» **PROBLEMA**
Vuelve a escribir tal cual todo lo que va desde el inicio de los datos hasta la línea que contiene "Q3 results demonstrate", ambos extremos incluidos.

» **DATOS PROPORCIONADOS**
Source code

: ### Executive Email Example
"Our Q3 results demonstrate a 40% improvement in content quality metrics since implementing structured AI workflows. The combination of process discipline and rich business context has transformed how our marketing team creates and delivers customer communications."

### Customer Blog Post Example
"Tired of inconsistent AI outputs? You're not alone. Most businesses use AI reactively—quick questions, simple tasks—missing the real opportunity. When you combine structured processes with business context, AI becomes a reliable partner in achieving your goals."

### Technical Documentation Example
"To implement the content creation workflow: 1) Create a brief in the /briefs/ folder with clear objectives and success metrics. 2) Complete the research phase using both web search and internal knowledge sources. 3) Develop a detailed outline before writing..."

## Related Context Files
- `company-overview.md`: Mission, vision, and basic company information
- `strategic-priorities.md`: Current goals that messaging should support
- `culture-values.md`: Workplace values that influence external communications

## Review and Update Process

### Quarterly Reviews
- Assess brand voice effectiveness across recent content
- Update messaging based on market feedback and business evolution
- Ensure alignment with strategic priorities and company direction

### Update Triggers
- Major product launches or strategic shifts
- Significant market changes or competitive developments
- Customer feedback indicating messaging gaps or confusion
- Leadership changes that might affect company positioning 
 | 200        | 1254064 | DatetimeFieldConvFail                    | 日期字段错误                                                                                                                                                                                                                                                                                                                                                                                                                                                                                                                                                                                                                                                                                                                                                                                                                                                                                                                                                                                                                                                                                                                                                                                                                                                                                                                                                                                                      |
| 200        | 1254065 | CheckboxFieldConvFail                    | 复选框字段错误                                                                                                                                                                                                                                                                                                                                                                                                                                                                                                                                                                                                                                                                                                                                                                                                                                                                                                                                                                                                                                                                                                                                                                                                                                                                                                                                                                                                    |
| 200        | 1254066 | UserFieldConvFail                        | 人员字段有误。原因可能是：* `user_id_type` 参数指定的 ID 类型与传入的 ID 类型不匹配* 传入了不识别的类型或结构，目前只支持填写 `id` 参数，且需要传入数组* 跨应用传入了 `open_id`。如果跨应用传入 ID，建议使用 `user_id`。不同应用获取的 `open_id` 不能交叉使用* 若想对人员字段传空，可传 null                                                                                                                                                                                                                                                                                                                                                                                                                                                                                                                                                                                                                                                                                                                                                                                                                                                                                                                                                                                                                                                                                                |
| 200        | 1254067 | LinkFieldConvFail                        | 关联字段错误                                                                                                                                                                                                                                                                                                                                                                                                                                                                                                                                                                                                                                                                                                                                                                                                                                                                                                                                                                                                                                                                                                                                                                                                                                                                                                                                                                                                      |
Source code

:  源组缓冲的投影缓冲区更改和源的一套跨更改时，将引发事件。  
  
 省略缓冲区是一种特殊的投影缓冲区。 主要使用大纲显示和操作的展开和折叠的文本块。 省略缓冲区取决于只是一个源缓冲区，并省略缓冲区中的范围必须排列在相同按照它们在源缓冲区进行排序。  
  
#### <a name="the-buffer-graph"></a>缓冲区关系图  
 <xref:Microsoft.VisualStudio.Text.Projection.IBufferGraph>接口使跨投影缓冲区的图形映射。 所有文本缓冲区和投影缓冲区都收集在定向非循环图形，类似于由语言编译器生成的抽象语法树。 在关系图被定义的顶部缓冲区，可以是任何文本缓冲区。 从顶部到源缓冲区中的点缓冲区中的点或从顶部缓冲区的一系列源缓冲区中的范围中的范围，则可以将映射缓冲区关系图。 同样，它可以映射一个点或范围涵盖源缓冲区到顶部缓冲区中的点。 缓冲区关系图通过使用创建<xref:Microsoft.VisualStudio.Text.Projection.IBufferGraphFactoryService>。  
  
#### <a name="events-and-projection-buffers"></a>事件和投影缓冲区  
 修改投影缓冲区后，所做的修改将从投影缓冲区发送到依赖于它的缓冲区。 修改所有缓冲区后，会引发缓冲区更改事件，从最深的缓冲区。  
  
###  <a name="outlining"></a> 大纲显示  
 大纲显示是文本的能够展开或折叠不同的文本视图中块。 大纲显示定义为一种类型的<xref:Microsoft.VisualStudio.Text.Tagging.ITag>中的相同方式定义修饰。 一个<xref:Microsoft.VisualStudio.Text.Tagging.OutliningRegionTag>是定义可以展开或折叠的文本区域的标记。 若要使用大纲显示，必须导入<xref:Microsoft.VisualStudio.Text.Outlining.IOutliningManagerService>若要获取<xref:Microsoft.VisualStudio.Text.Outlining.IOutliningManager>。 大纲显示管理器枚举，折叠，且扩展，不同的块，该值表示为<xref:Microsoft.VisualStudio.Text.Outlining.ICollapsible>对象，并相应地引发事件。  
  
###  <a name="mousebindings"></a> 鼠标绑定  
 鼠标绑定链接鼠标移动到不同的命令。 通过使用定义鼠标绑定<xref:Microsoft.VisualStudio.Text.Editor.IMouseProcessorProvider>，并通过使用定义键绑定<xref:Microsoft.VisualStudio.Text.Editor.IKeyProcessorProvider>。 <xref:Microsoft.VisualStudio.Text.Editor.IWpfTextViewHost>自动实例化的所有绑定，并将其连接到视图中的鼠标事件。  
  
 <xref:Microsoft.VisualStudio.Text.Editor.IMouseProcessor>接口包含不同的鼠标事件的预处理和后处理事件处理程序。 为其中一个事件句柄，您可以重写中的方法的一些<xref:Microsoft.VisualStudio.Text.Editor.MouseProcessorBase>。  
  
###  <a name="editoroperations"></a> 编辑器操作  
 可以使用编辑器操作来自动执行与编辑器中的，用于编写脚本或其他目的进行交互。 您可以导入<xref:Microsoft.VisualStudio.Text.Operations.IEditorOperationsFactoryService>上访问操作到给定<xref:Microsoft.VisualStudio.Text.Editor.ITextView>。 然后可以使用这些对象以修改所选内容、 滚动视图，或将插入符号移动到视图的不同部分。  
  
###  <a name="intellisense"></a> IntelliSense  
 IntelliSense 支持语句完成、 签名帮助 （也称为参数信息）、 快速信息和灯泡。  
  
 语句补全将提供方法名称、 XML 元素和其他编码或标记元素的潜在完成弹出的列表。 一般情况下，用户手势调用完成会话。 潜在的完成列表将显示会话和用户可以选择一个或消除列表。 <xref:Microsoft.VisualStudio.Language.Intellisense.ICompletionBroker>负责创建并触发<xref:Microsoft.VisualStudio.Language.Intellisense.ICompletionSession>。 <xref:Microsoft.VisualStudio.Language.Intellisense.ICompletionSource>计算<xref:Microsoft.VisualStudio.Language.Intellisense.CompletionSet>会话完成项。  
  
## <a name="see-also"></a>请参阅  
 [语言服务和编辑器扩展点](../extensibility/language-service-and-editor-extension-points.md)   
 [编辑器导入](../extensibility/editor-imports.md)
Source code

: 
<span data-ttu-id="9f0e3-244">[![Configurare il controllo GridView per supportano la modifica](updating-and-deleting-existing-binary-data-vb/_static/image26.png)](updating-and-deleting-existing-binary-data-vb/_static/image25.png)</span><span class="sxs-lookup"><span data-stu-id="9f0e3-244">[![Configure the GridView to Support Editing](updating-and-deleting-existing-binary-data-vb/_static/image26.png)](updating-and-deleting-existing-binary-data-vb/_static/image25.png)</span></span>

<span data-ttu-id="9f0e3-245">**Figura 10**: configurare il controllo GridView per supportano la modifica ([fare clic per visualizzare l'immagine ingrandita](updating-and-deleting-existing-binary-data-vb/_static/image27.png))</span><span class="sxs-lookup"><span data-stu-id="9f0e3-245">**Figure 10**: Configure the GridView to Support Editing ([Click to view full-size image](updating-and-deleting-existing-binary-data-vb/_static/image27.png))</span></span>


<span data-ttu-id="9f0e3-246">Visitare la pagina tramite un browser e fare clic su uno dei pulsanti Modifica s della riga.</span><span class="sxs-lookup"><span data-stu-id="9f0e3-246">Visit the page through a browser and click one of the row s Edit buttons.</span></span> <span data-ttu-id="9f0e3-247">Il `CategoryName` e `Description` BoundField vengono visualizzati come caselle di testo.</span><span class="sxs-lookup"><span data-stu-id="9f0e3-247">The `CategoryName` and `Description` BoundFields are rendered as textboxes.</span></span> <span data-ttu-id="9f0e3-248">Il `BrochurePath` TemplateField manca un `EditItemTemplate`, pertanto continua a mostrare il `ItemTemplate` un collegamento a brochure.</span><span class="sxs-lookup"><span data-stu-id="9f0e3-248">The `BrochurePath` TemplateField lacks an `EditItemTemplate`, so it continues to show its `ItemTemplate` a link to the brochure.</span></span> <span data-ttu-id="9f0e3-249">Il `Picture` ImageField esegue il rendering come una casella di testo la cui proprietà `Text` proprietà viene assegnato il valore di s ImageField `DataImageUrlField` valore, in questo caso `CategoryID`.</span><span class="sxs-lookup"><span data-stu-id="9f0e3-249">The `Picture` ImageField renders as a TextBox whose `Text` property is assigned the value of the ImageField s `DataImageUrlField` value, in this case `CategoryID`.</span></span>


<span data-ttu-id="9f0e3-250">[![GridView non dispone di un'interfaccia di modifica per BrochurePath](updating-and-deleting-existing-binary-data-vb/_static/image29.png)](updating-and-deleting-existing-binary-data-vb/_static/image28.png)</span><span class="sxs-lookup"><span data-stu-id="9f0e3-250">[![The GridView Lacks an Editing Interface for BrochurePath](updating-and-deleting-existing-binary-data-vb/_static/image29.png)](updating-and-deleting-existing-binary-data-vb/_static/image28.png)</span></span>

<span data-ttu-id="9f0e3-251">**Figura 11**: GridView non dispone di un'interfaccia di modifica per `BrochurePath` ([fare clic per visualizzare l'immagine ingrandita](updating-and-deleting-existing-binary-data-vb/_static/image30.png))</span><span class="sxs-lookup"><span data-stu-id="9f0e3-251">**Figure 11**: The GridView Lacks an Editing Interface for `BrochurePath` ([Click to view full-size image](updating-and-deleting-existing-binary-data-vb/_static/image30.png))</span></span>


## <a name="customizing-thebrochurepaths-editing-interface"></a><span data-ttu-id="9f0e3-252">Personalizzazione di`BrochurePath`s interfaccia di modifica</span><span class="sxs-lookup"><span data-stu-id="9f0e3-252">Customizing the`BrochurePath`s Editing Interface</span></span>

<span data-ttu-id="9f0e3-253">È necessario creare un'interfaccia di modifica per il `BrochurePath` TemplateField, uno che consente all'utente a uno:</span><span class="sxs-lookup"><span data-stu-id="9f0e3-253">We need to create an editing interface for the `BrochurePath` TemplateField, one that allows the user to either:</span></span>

» **RESPUESTA**
Source code

: ### Executive Email Example
"Our Q3 results demonstrate a 40% improvement in content quality metrics since implementing structured AI workflows. The combination of process discipline and rich business context has transformed how our marketing team creates and delivers customer communications."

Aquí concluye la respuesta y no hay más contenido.